Hey, good morning. Thanks for the update and taking our question. Just wondering, as we look forward to the interim update from MYO ovarian, could you remind us of any internal threshold or bar you're looking for from that interim with respect to efficacy? Thank you.

Thank you. So I will start and then over to Michelle. Again just to remind everyone, we talk about a study that has forty patients treated with COM701 in maintenance settings compared to twenty patients in placebo. We're relying on solid historical control and internal control. Comparing to placebo. This is not a registration trial. However, we are looking we think this trial is well built to allow us to understand if COM701 has a monotherapy signal in this patient population after seeing a signal in the last line platinum-resistant setting. Upon success, this adaptive trial design will allow us to build and to continue to move forward either to adding more arms or to potential third approval. And Michelle, please add some color on that.

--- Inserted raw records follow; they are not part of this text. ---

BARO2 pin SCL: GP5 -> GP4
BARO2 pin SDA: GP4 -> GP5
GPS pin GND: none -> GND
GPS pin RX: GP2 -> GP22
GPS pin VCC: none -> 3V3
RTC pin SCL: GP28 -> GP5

Okay. So the clinical trial is an exploratory study to allow us to determine the magnitude of the effect size of COM701. It is very desirable for us to be able to demonstrate single-agent activity. An improvement of up to three months above the placebo would be very clinically meaningful. But at the same time, we are looking forward to the totality of the data to be able to determine what next best steps would be.

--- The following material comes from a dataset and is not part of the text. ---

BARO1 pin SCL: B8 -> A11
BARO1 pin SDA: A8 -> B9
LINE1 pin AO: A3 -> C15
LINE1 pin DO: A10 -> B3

Good morning, Yaron and David. Thanks for taking my questions. A couple of quick questions. One is when we look at the tolerability profile of COM701, how does that influence its potential use in combination therapies, especially in some of the less immune-inflamed tumors? And the other question is, when you saw the data from the pooled analysis presented at ESMO, there were some grade three or higher treatment adverse events about sixteen point seven percent or so. So how do you plan to improve that safety in combination therapies?

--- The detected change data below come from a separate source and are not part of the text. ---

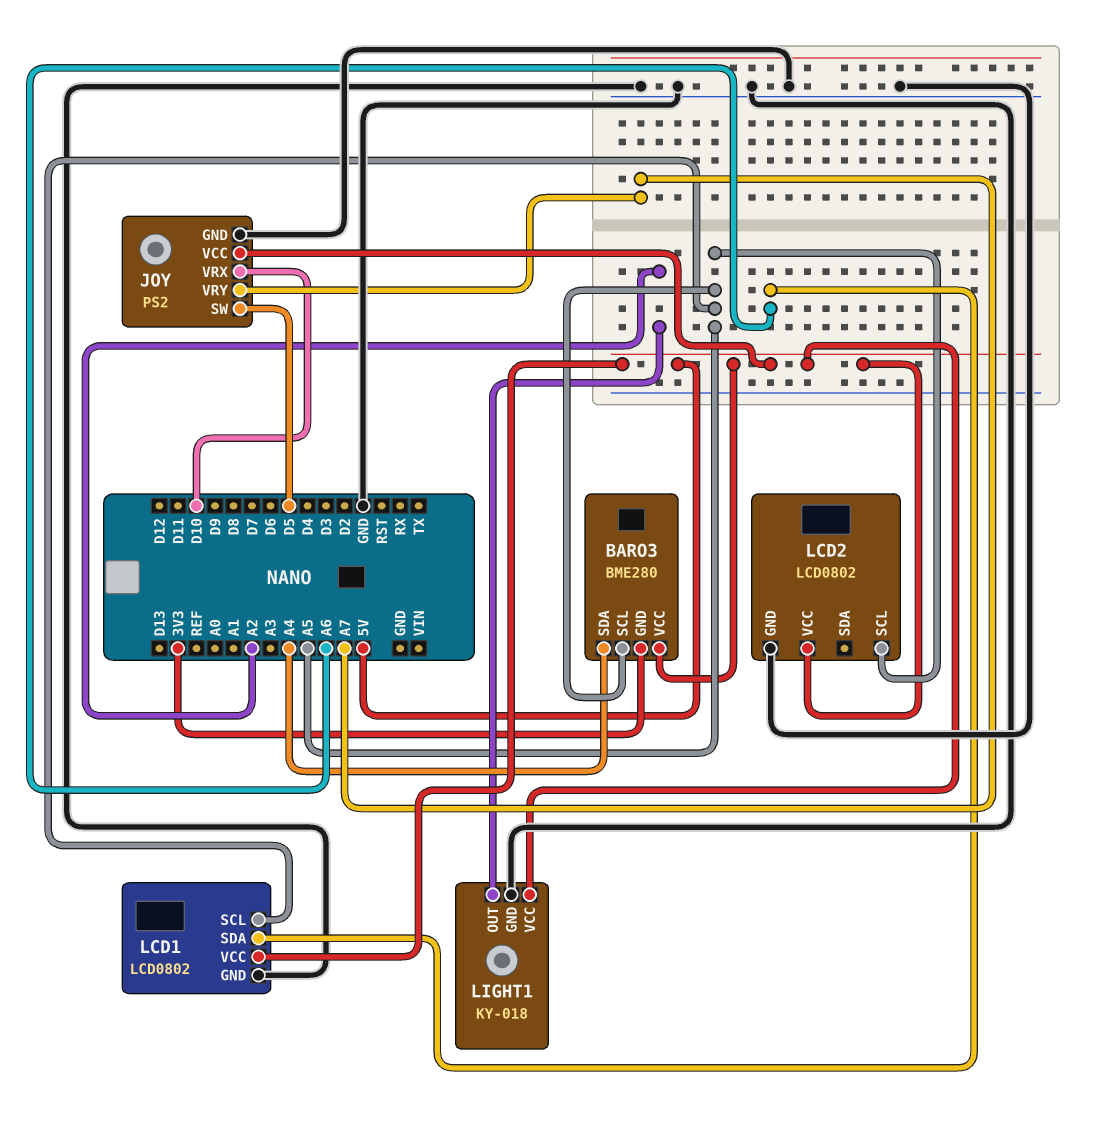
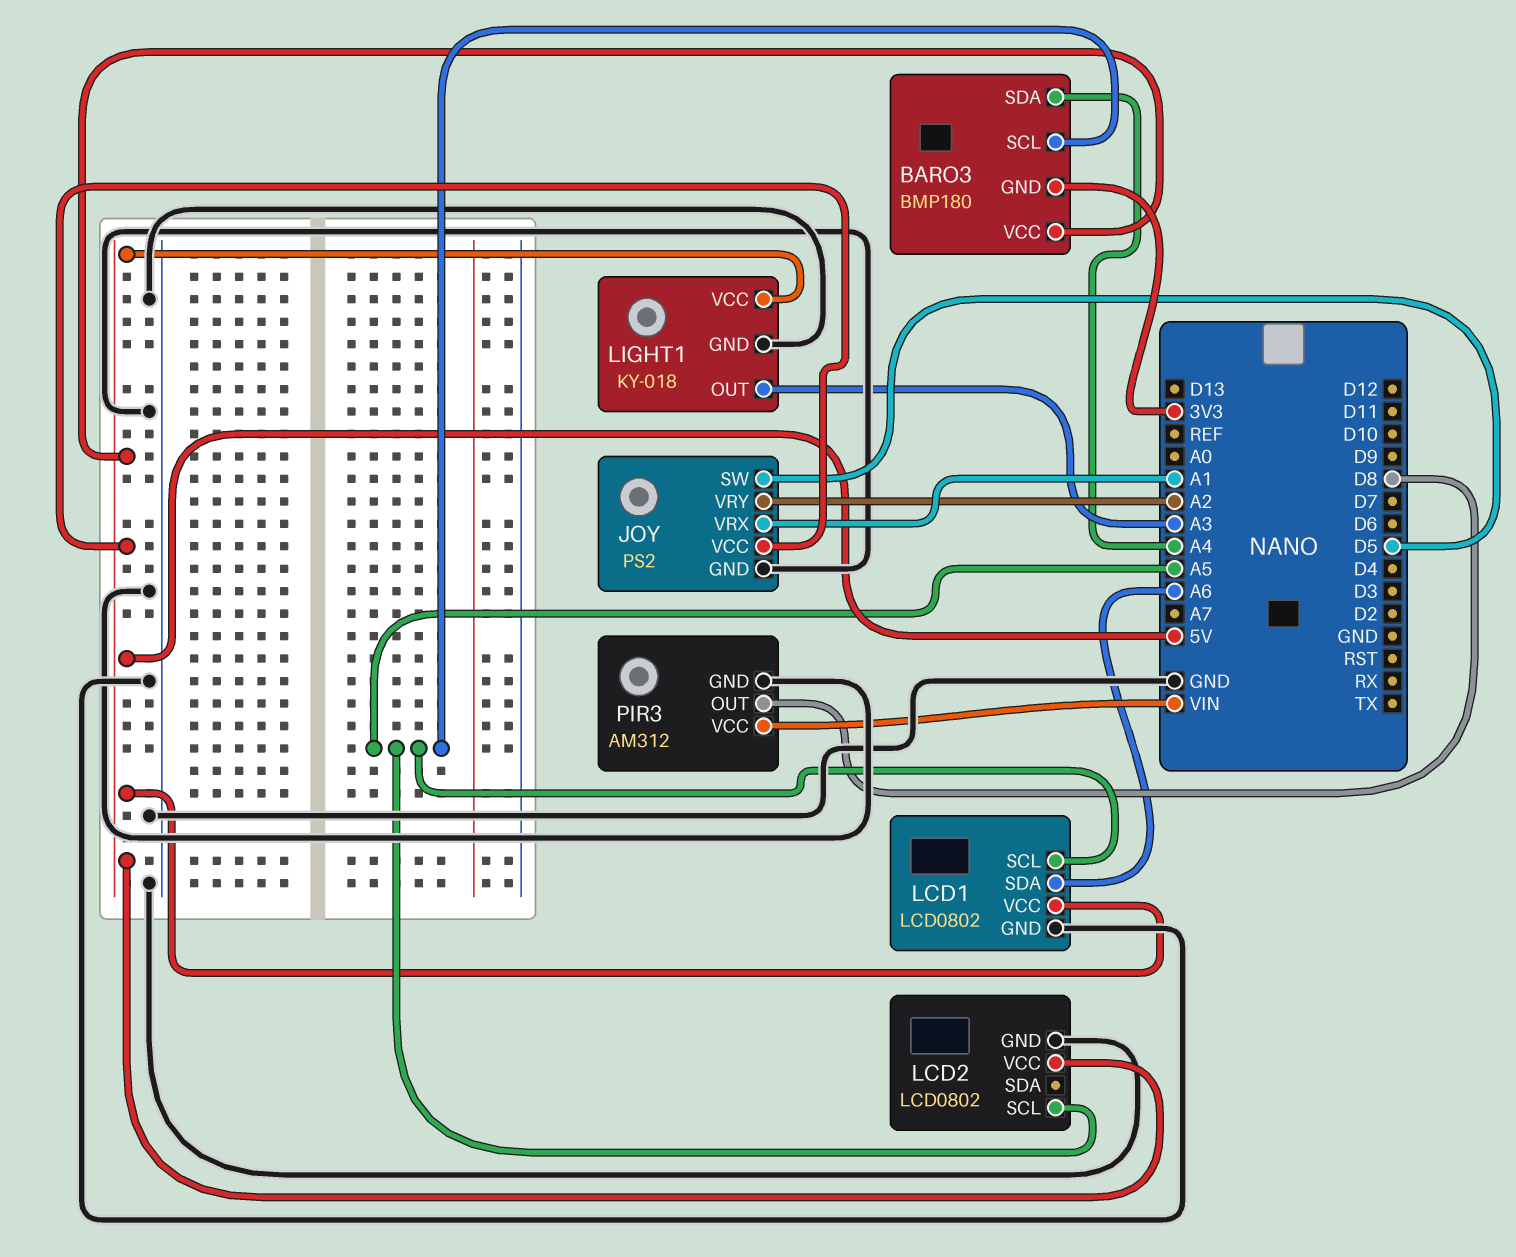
BARO3: BME280 -> BMP180
JOY pin VRX: D10 -> A1
JOY pin VRY: A7 -> A2
LIGHT1 pin OUT: A2 -> A3
PIR3: none -> AM312
PIR3 pin GND: none -> GND
PIR3 pin OUT: none -> D8
PIR3 pin VCC: none -> VIN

Sure. So firstly, the tolerability of COM701 as a monotherapy is extremely well tolerated. In fact, we had no discontinuations due to adverse events in that pooled analysis when COM701 was used as a single agent. In the triplet combination groups, in the pooled analysis, the adverse events that were seen that were grade three were in keeping with the same frequency seen in the respective labels for both nivolumab and pembrolizumab. Given the tolerability of COM701 on its own, we believe that it is well set up for being able to be used as a monotherapy or as a combination with standard of care agents or with other novel agents that are coming through the landscape.

Thank you for taking the questions.

This concludes the Q&A session for Compugen's Investor Conference Call. Thank you for your participation. You may go ahead and disconnect.